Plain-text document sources
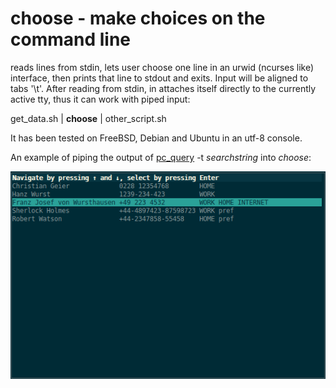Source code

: choose - make choices on the command line
=========================================

reads lines from stdin, lets user choose one line in an urwid (ncurses like)
interface, then prints that line to stdout and exits. Input will be aligned to
tabs '\t'.  After reading from stdin, in attaches itself directly to the
currently active tty, thus it can work with piped input:
 
  get_data.sh | **choose** | other_script.sh


It has been tested on FreeBSD, Debian and Ubuntu in an utf-8 console.

An example of piping the output of [pc_query](http://github.com/geier/pycarddav) -t *searchstring* into *choose*:

![](./choose.png "exmaple of of choose in usage")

- **The task**
Quote the lines of the text starting with the line containing "reads lines from" and going on through the line containing "directly to the", both included.

- **Exercise answer**
reads lines from stdin, lets user choose one line in an urwid (ncurses like)
interface, then prints that line to stdout and exits. Input will be aligned to
tabs '\t'.  After reading from stdin, in attaches itself directly to the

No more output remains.